GPU Accelerated Ray Tracer using CUDA and C++
1024 triangles, accelerated ray tracing on GPU with cuda. ~28 FPS (runs faster than what is shown, screen capture slows it down)
I used cuda with a NVIDIA GTX 960 graphics card and a laptop with a RTX 2060 graphics card to implement and test a GPU accelerated Ray Tracer. This README describes the parts of the Ray Tracer that I accelerated. This was just taking my CPU implementation, which can be found on my profile, and adding cuda to it, with some small changes to the design.
This code still uses a bvh tree. Except we cudaMallocManage all of the nodes so that they are in global memory so we have access to them on the GPU.
Calculating the initial rays to cast into the scene is the first step of the ray tracer. I was able to accelerate this on the GPU by creating a large array in global memory of size width*height of the frame and passing a pointer of it to my cuda kernel. By indexing into this array we can figure out what pixel corresponds to that index.
But first need to figure out what index a given thread block and individual thread maps to. This picture from Nvidia's website describes this well.
A thread block is made up of some number of threads. In this example a thread block is made up of 256 threads. So to index into an array we can just take what block number the thread belongs to, how many threads per block, and the number of the thread in that block.
So our index equation would be int index = blockNumber * threadsPerBlock + threadInBlockNumber
Now to figure out what Pixel this index corresponds to.
If our frame is 720X360. This can simply be done by saying row = index/720 col = index%720
Now we just do the math to determine the ray we are casting into the scene and put it at that index to be used later.
This is done exactly like Primary Ray Generation where we index into that global array.
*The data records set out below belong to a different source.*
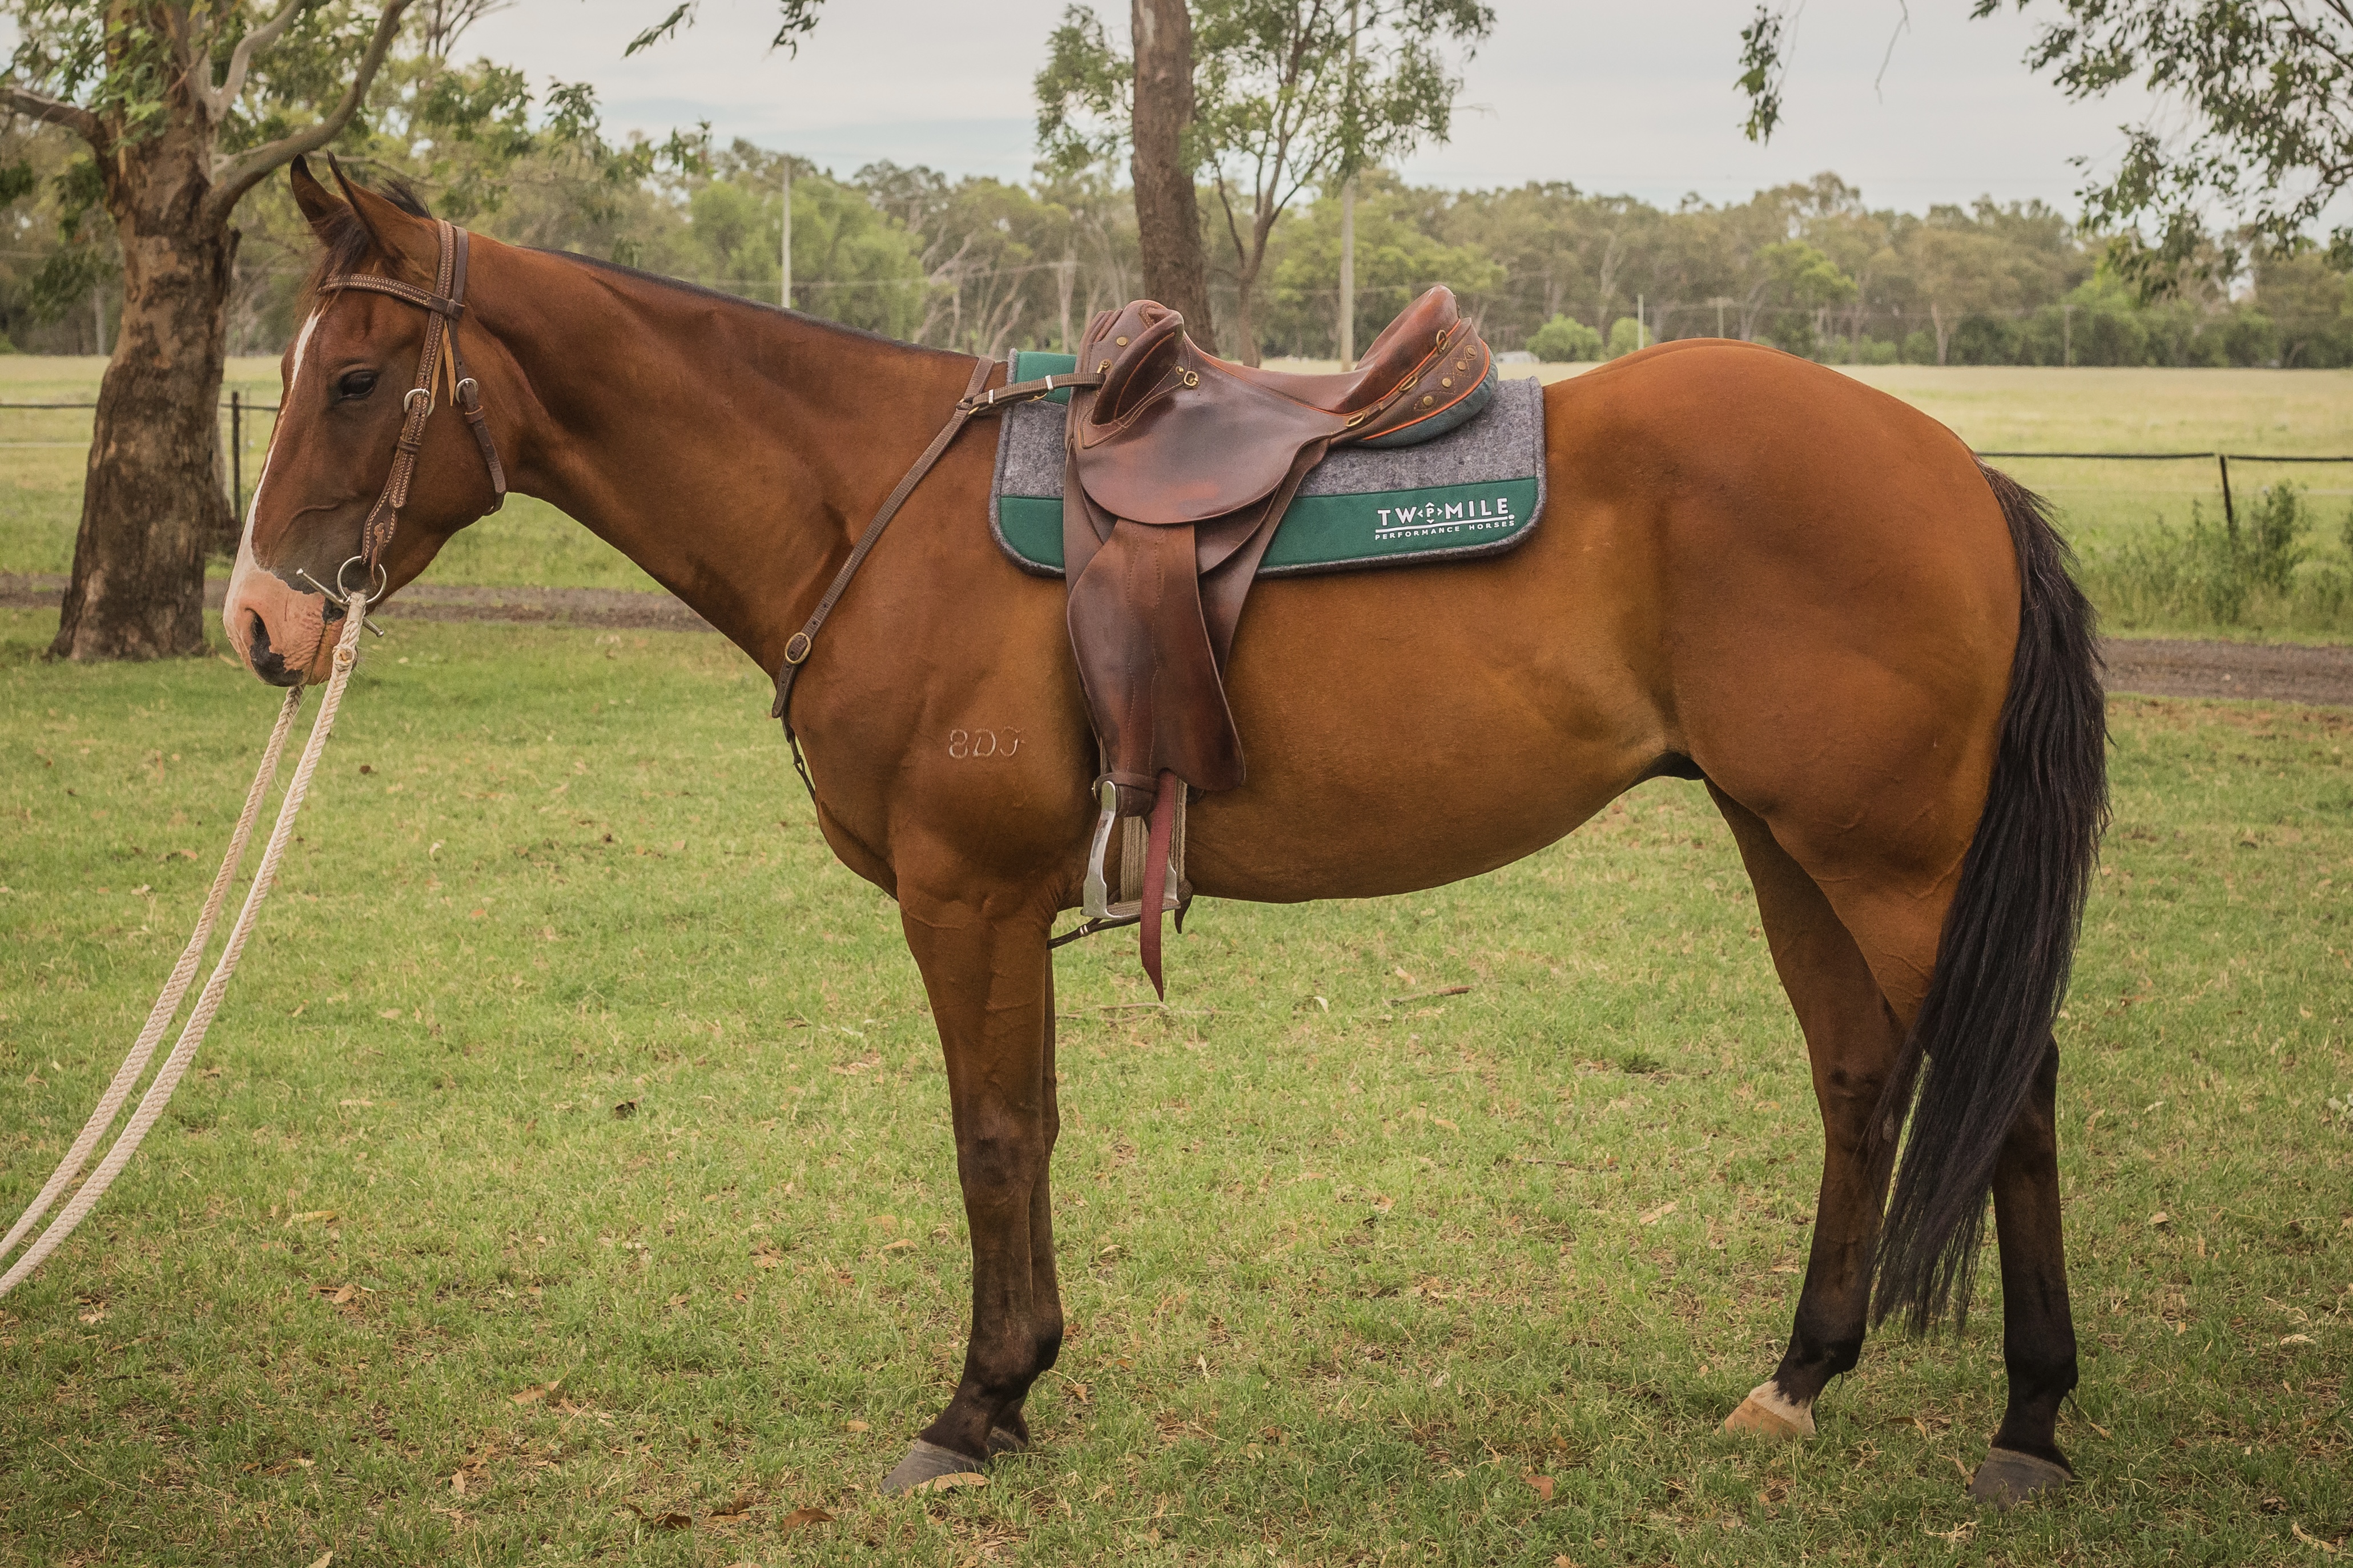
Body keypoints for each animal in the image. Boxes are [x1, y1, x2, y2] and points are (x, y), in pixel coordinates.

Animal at [221, 161, 2107, 1505]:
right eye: (307, 370)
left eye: (362, 376)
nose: (262, 621)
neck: (872, 501)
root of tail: (1954, 472)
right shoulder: (1007, 903)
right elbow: (1036, 1127)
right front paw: (1021, 1384)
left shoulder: (961, 894)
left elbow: (988, 1136)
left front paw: (970, 1405)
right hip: (1790, 844)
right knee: (1859, 1080)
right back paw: (1796, 1379)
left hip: (1893, 866)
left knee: (2011, 1090)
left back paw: (2026, 1422)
When we index into that array we get a ray that we can determine the intersection point of. Now, unlike a CPU implementation, we can have thousands of threads working on different rays at the same time, instead of just a few threads. The Ray Intersection function uses a bvh tree traversal function that is located on the GPU. When we find an intersection, we make an intersection point with relevant information and put it in an array at that same index.
From our Ray Intersection function we get a bunch of intersections we can calculating the shading value of. We just use phong shading with the light information. When testing shadow rays, we call the same bvh traversal device(GPU) function as we did with Ray Intersection.
In order to animate the ray tracer, we need to refit the BVH anytime any geometry in the scene moves. We refit the BVH tree from the bottom of the tree up every frame, resulting in all of the geometry staying in the same leafs but the bounding boxes move. Now potentially overlapping more. This constant refitting degrades the quality of the BVH tree, resulting in worse performance if we never rebuild.
In order to fix the BVH tree after so many frames. We completely free the original tree and rebuild from scratch. I picked to rebuild the tree every 20 frames.
I wanted to animate the ray tracer. To do this I simply write all of the RGB values to a OpenGl texture and then render it as a texture onto 2 triangles in an OpenGl Context.
~38 FPS (runs faster than what is shown, screen capture slows it down)
Initial results show significant improvement over my CPU multi-threaded implementation. On a simple scene, it showed 3-4X improvement on the runtime. On the teapot scene it showed 5-10X speed up depending on the reflection options. More testing would need to be done to see how performance scales as more rays and more objects increases.
Teapot (1024 triangles) with no reflection rays, rendered in 17 frames/second on GTX 960 GPU vs. 40 frames/second on RTX 2060 vs. 1.6 frames/second on CPU.
Ray Sorting- GPU caches are small, so ray sorting would possibly increase cache hits by processing rays sequentially that might access the same parts of the bvh tree. So possibly the scene objects would already be in the cache.
Find something for the CPU to do- right now all of the work is being done on the GPU. This results on the CPU just waiting there until the GPU finishes. I tried doing Ray sorting on the CPU while the GPU is doing phong shading, but the GPU returned faster than the CPU could finish sorting, resulting is slower overall execution.
Re-implement Area Lights- I implemented soft shadows using area lights on the CPU, but haven't extended it to my GPU implementation yet.